__Work to complete__:
1. In the summer garden excerpt below, turn the paragraph beginning "Now that you’ve harvested" into a short bulleted list that keeps its main facts.
2. In one to three sentences, explain why the summer garden excerpt below suggests adding a fountain, small pool, or other water feature.
3. Proceed with the summer garden excerpt below, picking up after its final sentence.

__Excerpt to read__:
3. Throw a picnic in your garden

Now that you’ve harvested all those fresh vegetables and fruits, it is time to make a delicious meal and dine al fresco. Pack your picnic basket and spread a blanket out in your garden. Bring along a few battery-operated lanterns and a small speaker to set the mood. Invite family and friends to join you for delicious summer salads and a dessert of fruit tarts.

Here’s some other food and beverage suggestions that make use of your garden produce:

  • Watermelon salad
  • BLT sandwiches
  • Vegetable summer rolls
  • Berry lemonade
  • Peach iced tea


4. Keep your garden cool and comfortable

There’s something so refreshing about taking a break from your gardening and going to sit in the shade of a big tree. Trees, shrubs, and plants act like nature’s version of air conditioning on a hot summer afternoon. Don’t forget about your feathered friends and make sure that their bird bath is always full of water for them to cool off in.

Here’s some ideas for keeping your garden and yard cool during the summer months:

  • Install a fountain, small pool, or other water feature. The evaporating water can have a cooling effect plus you’ll get the soothing sounds of running water.
  • Build an arbor, pergola, or other structure to provide a shady spot. We suggest planting quick-growing bougainvillea at the base for more coverage from the vines.
  • Place chairs or a bench in areas of your garden that tend to get the least amount of direct sunlight.

__Data extract__:
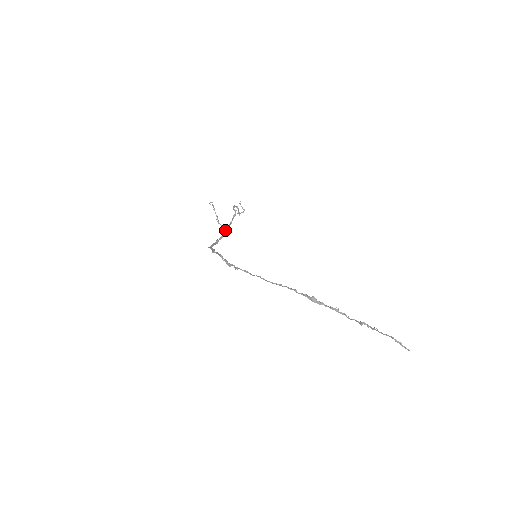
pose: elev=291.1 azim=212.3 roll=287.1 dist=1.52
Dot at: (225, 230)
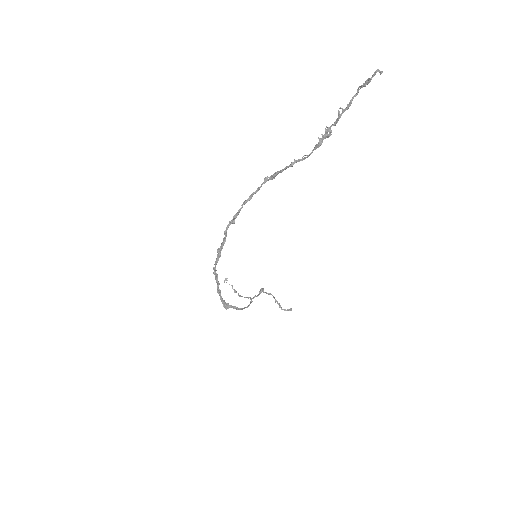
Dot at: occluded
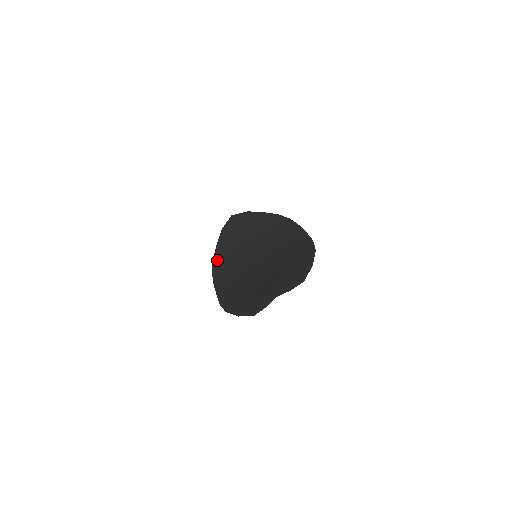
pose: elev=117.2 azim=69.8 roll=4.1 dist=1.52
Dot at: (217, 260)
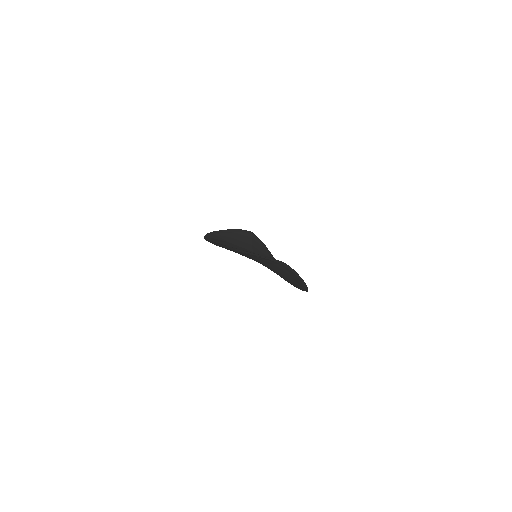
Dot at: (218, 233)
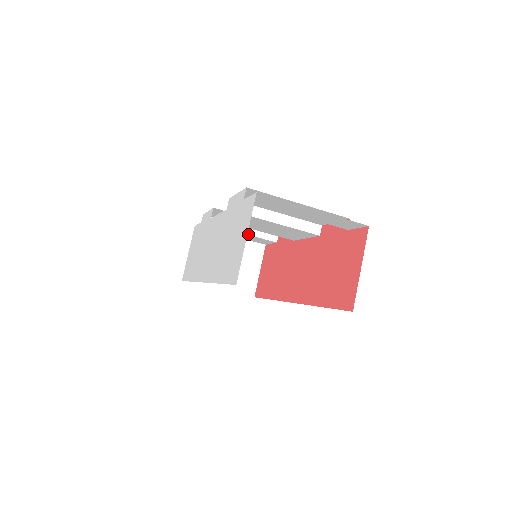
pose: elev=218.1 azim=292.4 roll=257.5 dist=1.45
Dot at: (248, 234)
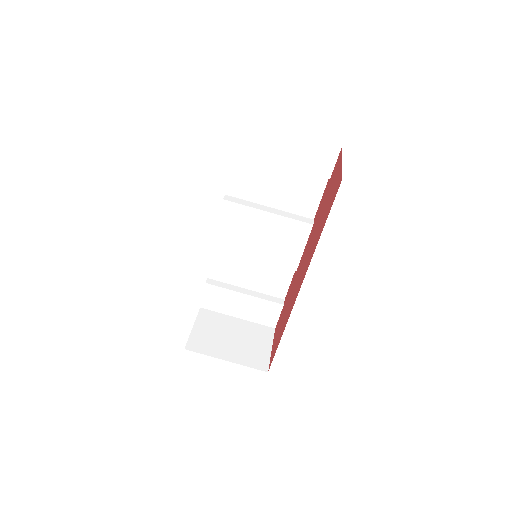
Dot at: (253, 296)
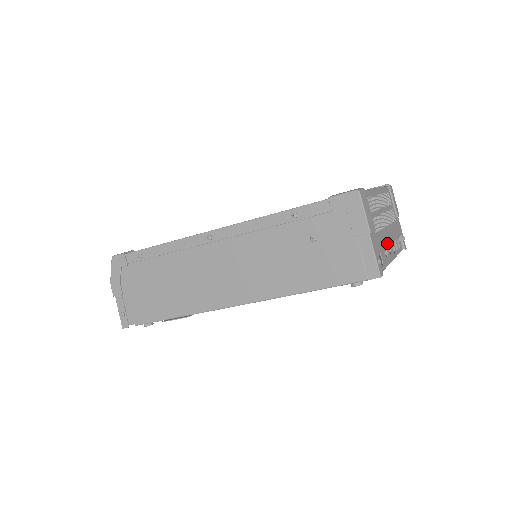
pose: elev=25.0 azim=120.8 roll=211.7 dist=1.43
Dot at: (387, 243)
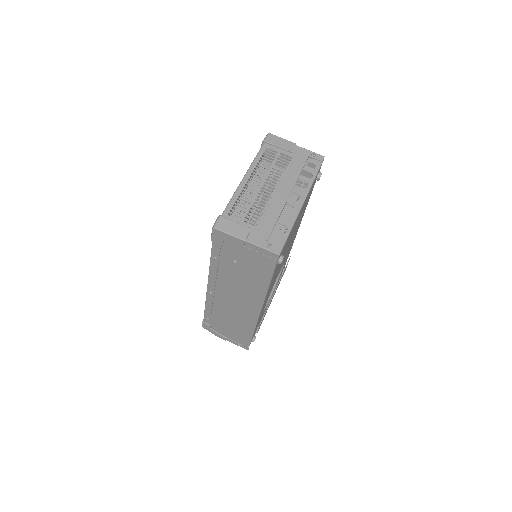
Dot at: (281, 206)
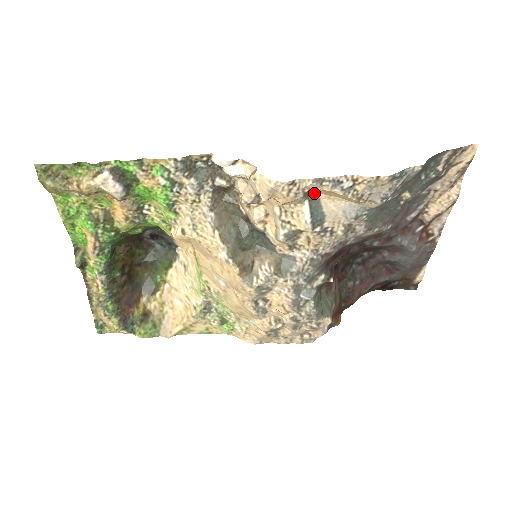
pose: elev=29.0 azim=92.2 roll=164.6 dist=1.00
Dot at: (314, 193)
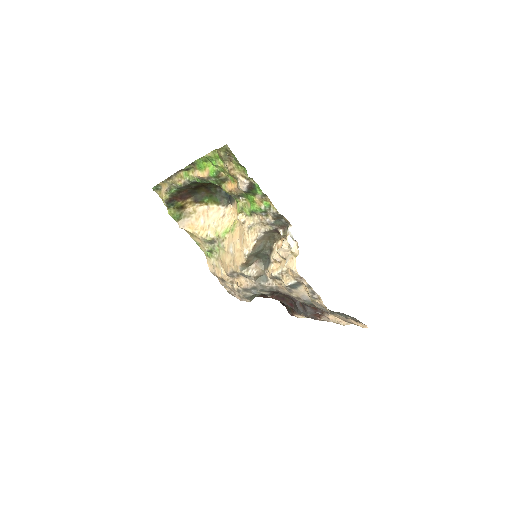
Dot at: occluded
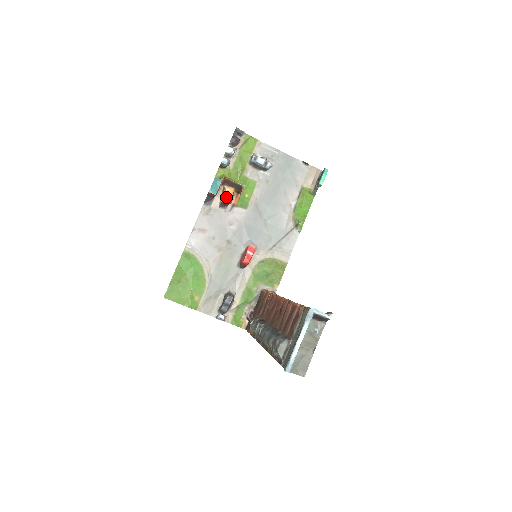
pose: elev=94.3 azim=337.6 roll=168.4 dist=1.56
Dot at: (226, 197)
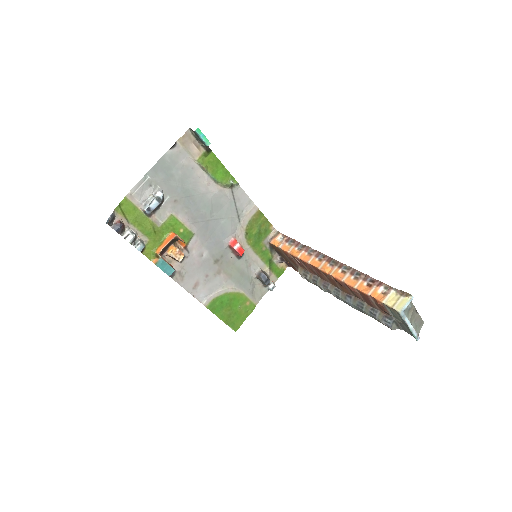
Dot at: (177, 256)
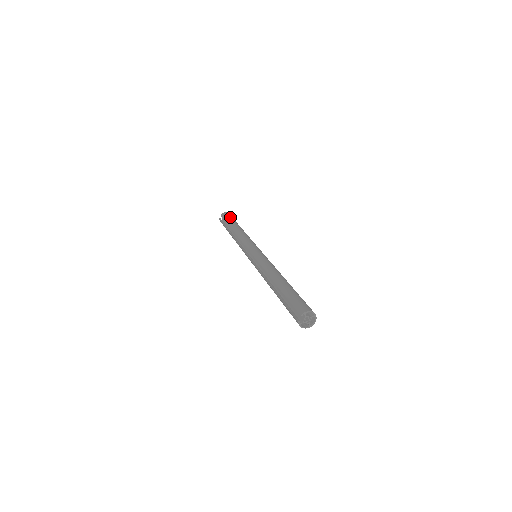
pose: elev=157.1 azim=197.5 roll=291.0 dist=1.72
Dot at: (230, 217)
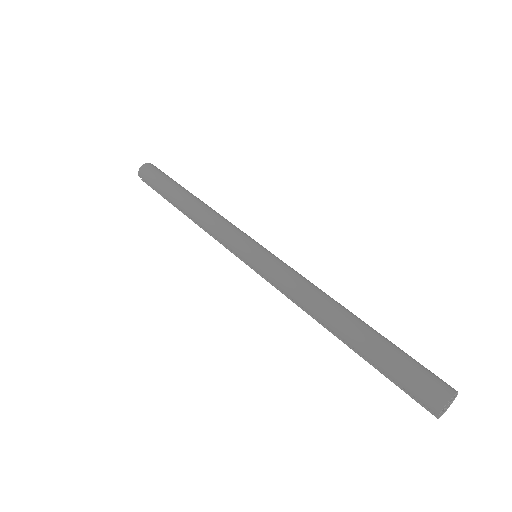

__Answers in order__:
1.
- Make a meal from your harvested vegetables and fruits and eat outdoors.
- Pack a picnic basket and spread a blanket in your garden.
- Bring battery-operated lanterns and a small speaker to set the mood.
- Invite family and friends for summer salads and fruit tarts.

2. The evaporating water can cool the garden. It also adds the soothing sound of running water.

3.
5. Make a plan for gardening in the heat

The temperatures just keep rising during the summer months and often the heat and humidity can creep up on you while you’re outdoors. Have a plan for how you’ll deal with the intense summer weather, so you don’t get heat stroke, heat exhaustion, or dehydrated.

Here’s some things to keep in mind while you’re gardening in the heat:

  • Plan to do the gardening work that will take the most physical activity either early in the morning or in the evening when the sun is not so intense.
  • Keep a bottle of water nearby and drink frequently. Consider drinking a sports beverage if you’re perspiring heavily.
  • Wear sunscreen, a wide- brimmed hat, and light-coloured clothing.
  • Take a tip from the kids and finish your day with a fun run under the sprinkler!


6. Help out a neighbour in need

If you’re struggling with the heat of summer, then imagine what your elderly neighbours and friends are dealing with. It can be hard for them to properly care for their gardens on especially hot days. Check in on them and ask how you could be of help.

Here’s some ways to consider lending a green thumb to a fellow gardener in need:

  • Volunteer to weed, prune, or harvest their gardens and let them give you the guidance on what they exactly need done.
  • Offer to cut your neighbour’s flowers and present them arranged in a pretty vase.
  • Plant an extra row in your garden of summer fruits or vegetables and give them to a neighbour or donate to your local food pantry.